Work required:
Repeat word for word the part of the writing update below starting at "From birthing puppies" and ending at "I love them!".

Given passage:
################

No one said this writing lark was easy! Well, if they did they were either lying or delusional.

With lots of ‘life events’ consuming a large portion of 2018, my writing for the most part has taken a backseat. Yes, of course I have dabbled, I have written everyday but not ‘big’ writing. For ‘big’ writing I needed time and headspace, both of which have been in short supply this year.

From birthing puppies (I kid you not), to providing a taxi service for the kids, 2018 has added a few more ‘life lived’ chapters to my story.

With Autumn well and truly ensconced (what a fine word ensconced is), I am getting back into my groove and tap tap tapping away. Dark nights and dark mornings I love them!

Book 3 is back on my desk and I’m editing like crazy. It has been good to step away and come back to it. Amazing what you discover the third and fourth time around!

Now it’s a race to the finish – on your marks, get set… Go!

################

Data records:
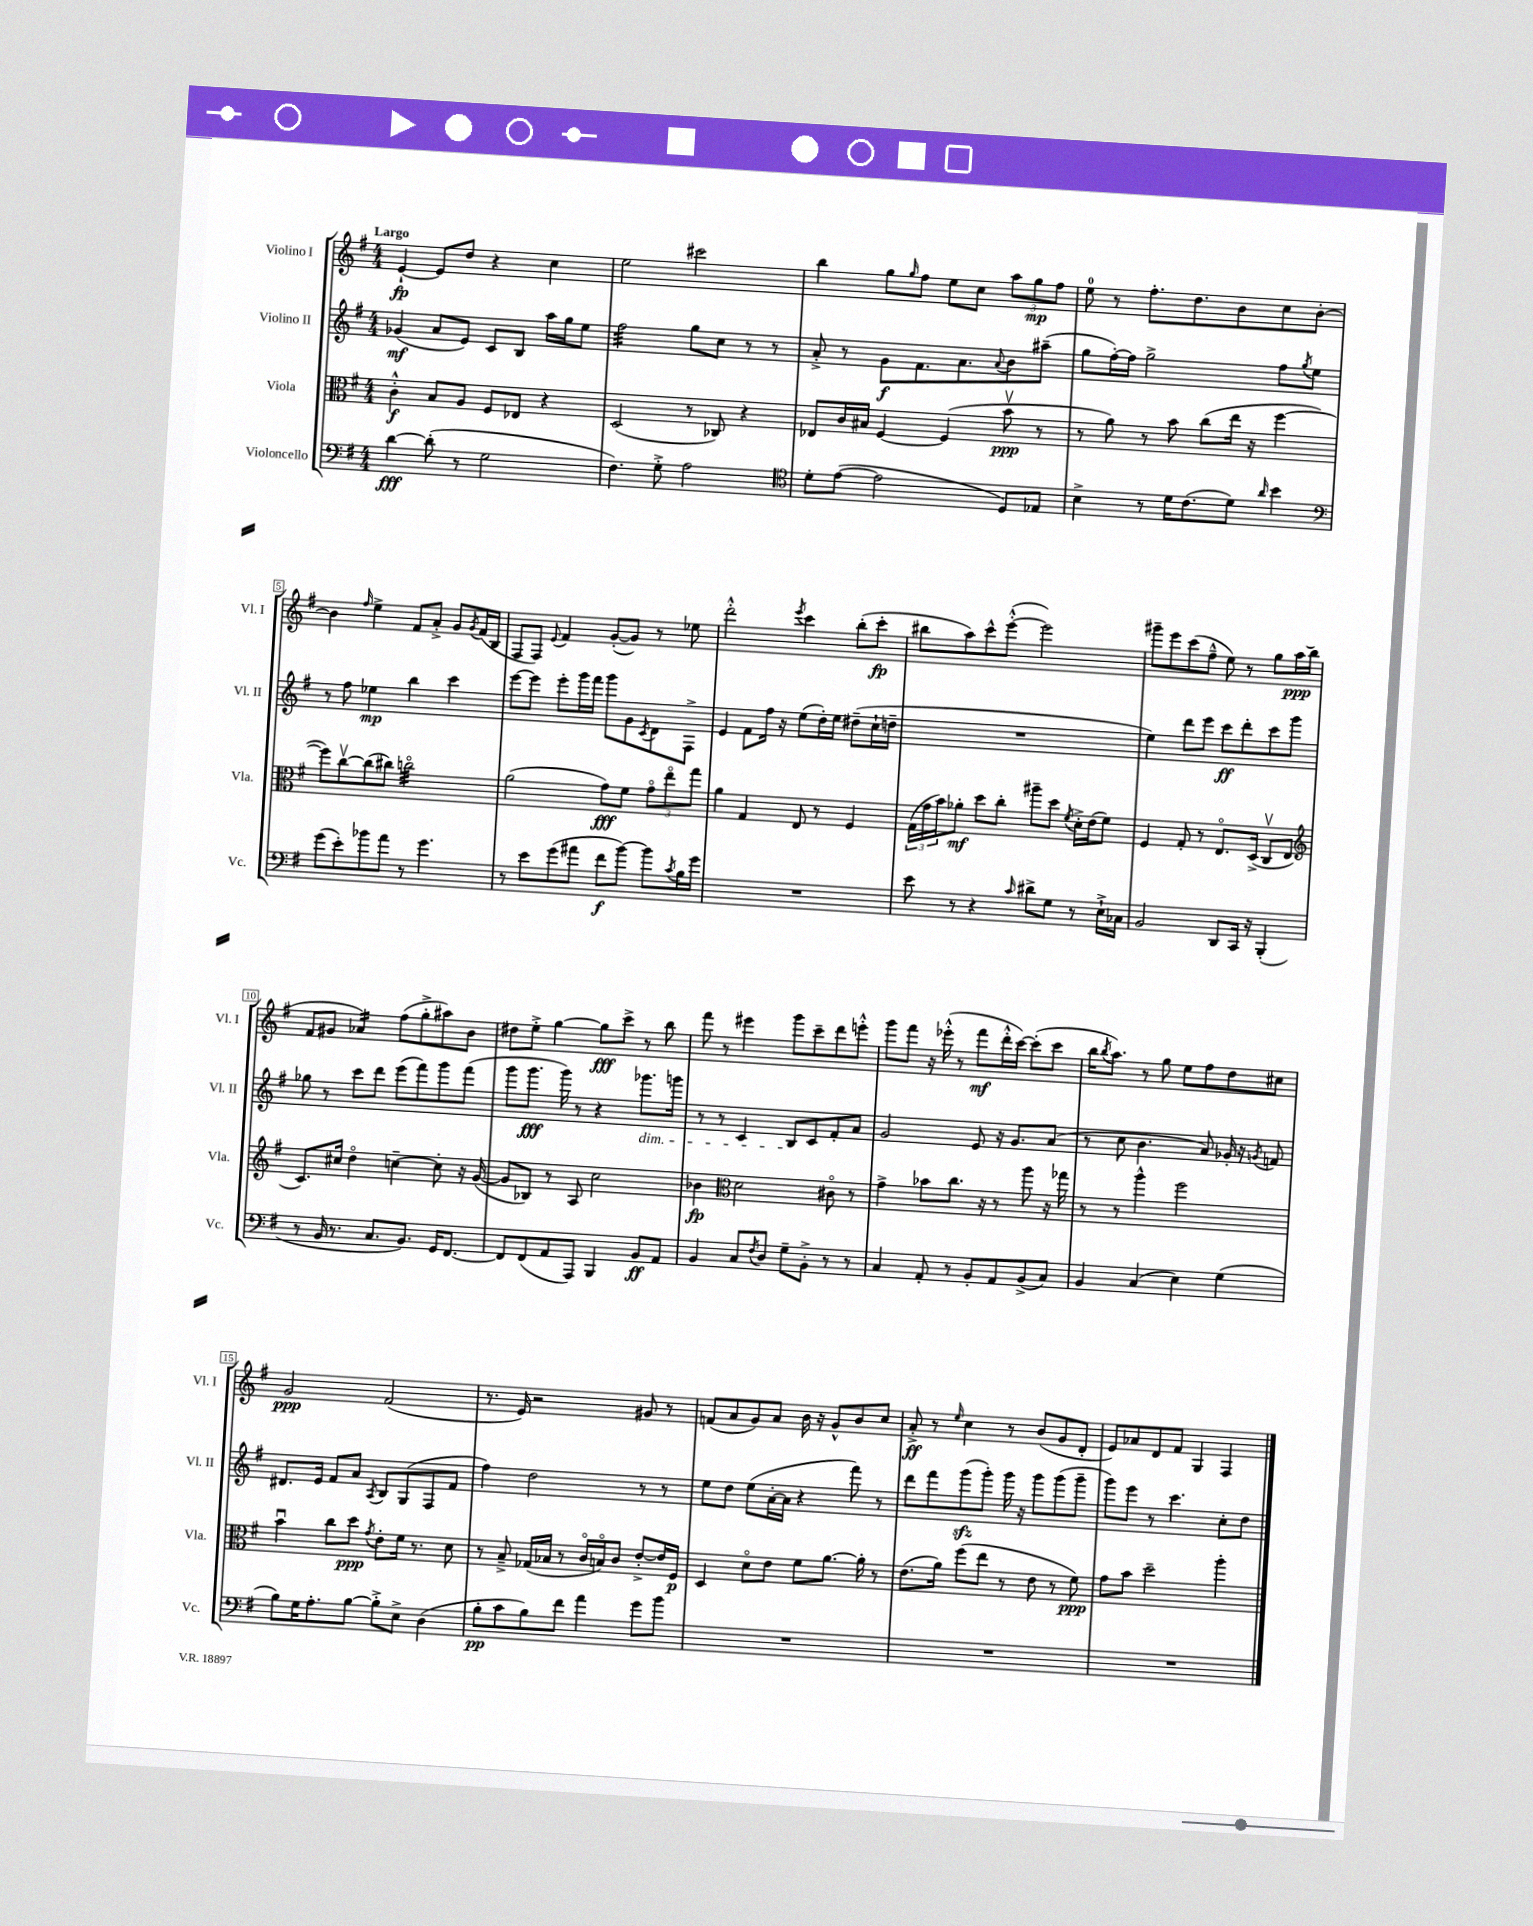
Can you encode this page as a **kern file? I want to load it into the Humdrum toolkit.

**kern	**kern	**kern	**kern
*staff4	*staff3	*staff2	*staff1
*clefF4	*clefC3	*clefG2	*clefG2
*k[f#]	*k[f#]	*k[f#]	*k[f#]
*M4/4	*M4/4	*M4/4	*M4/4
[4d	4c'^^	(4g-	[4e`
(8d']	8B	8a	8e]
8r	8A	8e)	8dd
2G	8F#	8c	4r
.	8E-	8B	.
.	4r	16aa	4cc
.	.	16gg	.
.	.	8ee	.
=	=	=	=
4.F#)	(2D	2ff#	2ee
8G'^	.	.	.
2A	8r	8gg	2ccc#
.	8C-)	8cc	.
.	4r	8r	.
.	.	8r	.
=	=	=	=
*clefC4	*	*	*
8d'	8E-	8a'^	4bb
([8e	16c	8r	.
.	16B#	.	.
2e]	[4F#	8g	8gg
.	.	.	16qqgg
.	.	8.f#	8ff#
.	(4F#]	.	8ee
.	.	8.a	.
.	.	.	8cc
.	.	8qqa	.
8D)	8bv	8b	12aa
.	.	.	12gg
8E-	8r	(8aa#~	.
.	.	.	12ff#
=	=	=	=
4B^	8r	8gg	8ee
.	8a)	[16ff#')	8r
.	.	16ff#]	.
8r	8r	2gg^	8.ff#'
16d	8b	.	.
(8.c	.	.	8.dd
.	(8cc	.	.
8d)	16ee	.	8b
.	16r	.	.
16qqa	.	.	.
4b	[4ff#	8ff#	8cc
.	.	8qgg	.
.	.	8ee	[8b'
=	=	=	=
*clefF4	*	*	*
(8g	8ff#])	8r	4b]
8e')	[8ccv	8ff#	.
.	.	.	16qqff#
8b-	(8cc]	4ee-	4ee^
8a	8cc#)	.	.
8r	2cco	4bb	8f#
4.g	.	.	8a'^
.	.	4ccc	8g
.	.	.	8qg
.	.	.	(16f#
.	.	.	16B
=	=	=	=
8r	(2a	[8eee	8F#
8e	.	8eee]	8F#)
.	.	.	8qqe
(8g	.	8eee'	4f#
8a#	.	16ggg	.
.	.	16fff#	.
8f#	8g)	8ggg	([8g'
[8b)	8f#	8g	8g])
.	.	8qc	.
8b]	12go	8d	8r
.	12eeo	.	.
8qc	.	.	.
16B	.	8F#^	8ee-
.	12gg	.	.
16g	.	.	.
=	=	=	=
1r	4a	4e	2ddd'^^
.	4G	8f#	.
.	.	16ff#	.
.	.	16r	.
.	.	.	8qeee
.	8E	(8ee	4ccc
.	8r	16dd')	.
.	.	16ee	.
.	4F#	(8dd#~	(8bb'
.	.	16cc`	8ccc'
.	.	16dd~	.
=	=	=	=
8e	(24G	1r	8bb#
.	24g	.	.
.	24b)	.	.
8r	8a-'	.	8aa)
4r	8dd	.	8ccc^^
.	8cc'	.	([8eee'^^
16qqc	.	.	.
8d#^	8aa#~	.	2eee])
8G	8dd	.	.
.	8qf#	.	.
8r	16d'^	.	.
.	(16e	.	.
16E`^	8f#)	.	.
16C-	.	.	.
=	=	=	=
2BB	4F#	4ee)	8ggg#~
.	.	.	8eee
.	8G'	8ddd	(8ccc
.	8r	8eee	8ff#~^^
8DD	8.Eo	8ccc	8ee)
16CC	.	8ddd'	8r
16r	(16D^	.	.
(4BBB'	8Cv	8ccc	8gg
.	8E	8ggg	16aa
.	.	.	(16bb
=	=	=	=
*	*clefG2	*	*
8r	8.c)	8gg-	8f#
16BB	.	8r	8g#
8.r	16cc#	.	.
.	4ddo	8ccc	4a-)
8.C	.	8ddd	.
.	[4cc~	(8eee	(8ff#
8.BB)	.	.	.
.	.	8fff#)	8gg'^
16GG	8cc']	8ggg	8aa#)
[8.FF#	.	.	.
.	16r	(8fff#	8b
.	([16g	.	.
=	=	=	=
8FF#]	8g]	8ggg	8dd#
(8FF#	8B-)	8.ggg	8ee'^
8AA	8r	.	[4gg
.	.	16ggg)	.
8AAA)	8A	8r	.
4BBB	2cc	4r	8gg]
.	.	.	8ccc^
8BB	.	8.ggg-	8r
8AA	.	.	8bb
.	.	16ggg	.
=	=	=	=
4BB	4b-	8r	8fff#
.	.	8r	8r
*	*clefC3	*	*
8C	2d	4c	4eee#
8qF#	.	.	.
8D	.	.	.
8G~	.	8B	8ggg
8BB'^	.	8c	8ccc~
8r	8c#o	8f#'	8ddd
8r	8r	8a	8eee'^^
=	=	=	=
4C	4g^	2g	8ggg
.	.	.	8fff#
8AA'	8b-	.	16r
.	.	.	(16eee-'^^
8r	8.cc	.	8r
8BB'	.	8e	8fff#
.	16r	.	.
8AA	8r	16r	16ddd'^^
.	.	8.g	[16ccc)
(8BB^	8aa	.	(8ccc']
8C)	16r	(8a	8ccc
.	16gg-	.	.
=	=	=	=
4BB	8r	8r	16bb
.	.	.	8qbb
.	.	.	8.aa)
.	8r	8cc	.
(4C	4aa^^	4.b	8r
.	.	.	8gg
4E)	2ff#	.	8ee
.	.	8a)	8ff#
(4G	.	16g-'	8dd
.	.	16r	.
.	.	8qg	.
.	.	8f	8cc#
=	=	=	=
8B)	4bu	8.d#	2g
16G	.	.	.
8.A'	.	16e	.
.	8cc	8f#	.
[8B	8dd	8a	.
.	8qg	8qA	.
8B'^]	8e'	8B	(2f#
8E^	16f#	(8G	.
.	8.r	.	.
(4D	.	8F#	.
.	8d	8f#	.
=	=	=	=
8B'	8r	4ff#)	8.r
8c	8B~^	.	.
.	.	.	16e)
8B)	(16G-	2dd	2r
.	16B-	.	.
8f#	8r	.	.
4a	16co	.	.
.	16Bo)	.	.
.	8c	.	.
8g	[8e'^	8r	8g#
8b	16e]	8r	8r
.	16F#	.	.
=	=	=	=
1r	4D	8ee	(8f
.	.	8dd	8a
.	8do	(8ee	8g)
.	8e	[16a'	8a
.	.	16a]	.
.	8f#	4r	16b
.	.	.	16r
.	[8.a	.	8g^^
.	.	8fff#)	8b
.	16a']	.	.
.	8r	8r	8cc
=	=	=	=
1r	(8.e	8ddd	8a'^
.	.	8fff#	8r
.	16a)	.	.
.	.	.	16qqee
.	(8ff#	(8ggg	4cc
.	8ee	8ggg')	.
.	8r	16ggg	8r
.	.	16r	.
.	8e	8ggg	(8b
.	8r	(8ggg	8g
.	8f#)	8ggg~	8d'
=	=	=	=
1r	8g	8ggg)	8e)
.	8b	8eee	8a-
.	2dd~	8r	8d
.	.	4.ccc	8f#
.	.	.	4G
.	4aa'	8cc'	4F#
.	.	8dd	.
==	==	==	==
*-	*-	*-	*-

################

The output:
From birthing puppies (I kid you not), to providing a taxi service for the kids, 2018 has added a few more ‘life lived’ chapters to my story.

With Autumn well and truly ensconced (what a fine word ensconced is), I am getting back into my groove and tap tap tapping away. Dark nights and dark mornings I love them!